═══ PROVIDED RECORDS ═══

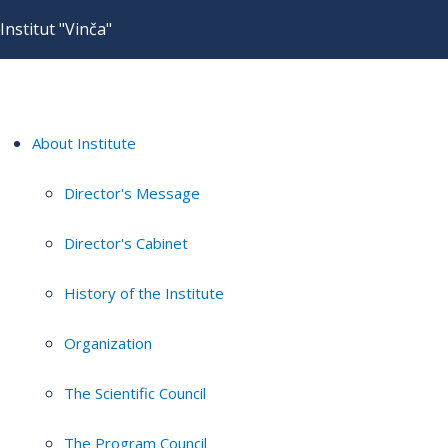
Institut "Vinča"
About Institute
Director's Message
Director's Cabinet
History of the Institute
Organization
The Scientific Council
The Program Council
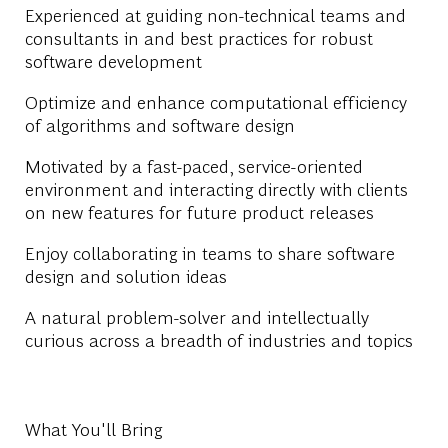
Experienced at guiding non-technical teams and
consultants in and best practices for robust
software development
Optimize and enhance computational efficiency
of algorithms and software design
Motivated by a fast-paced, service-oriented
environment and interacting directly with clients
on new features for future product releases
Enjoy collaborating in teams to share software
design and solution ideas
A natural problem-solver and intellectually
curious across a breadth of industries and topics
What You'll Bring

═══

> _EXERCISE GOAL_
Output the lines from the one with "software development" through the end of the records above, exactly, including both ends, and nothing besides.

> _TASK SOLUTION_
software development
Optimize and enhance computational efficiency
of algorithms and software design
Motivated by a fast-paced, service-oriented
environment and interacting directly with clients
on new features for future product releases
Enjoy collaborating in teams to share software
design and solution ideas
A natural problem-solver and intellectually
curious across a breadth of industries and topics
What You'll Bring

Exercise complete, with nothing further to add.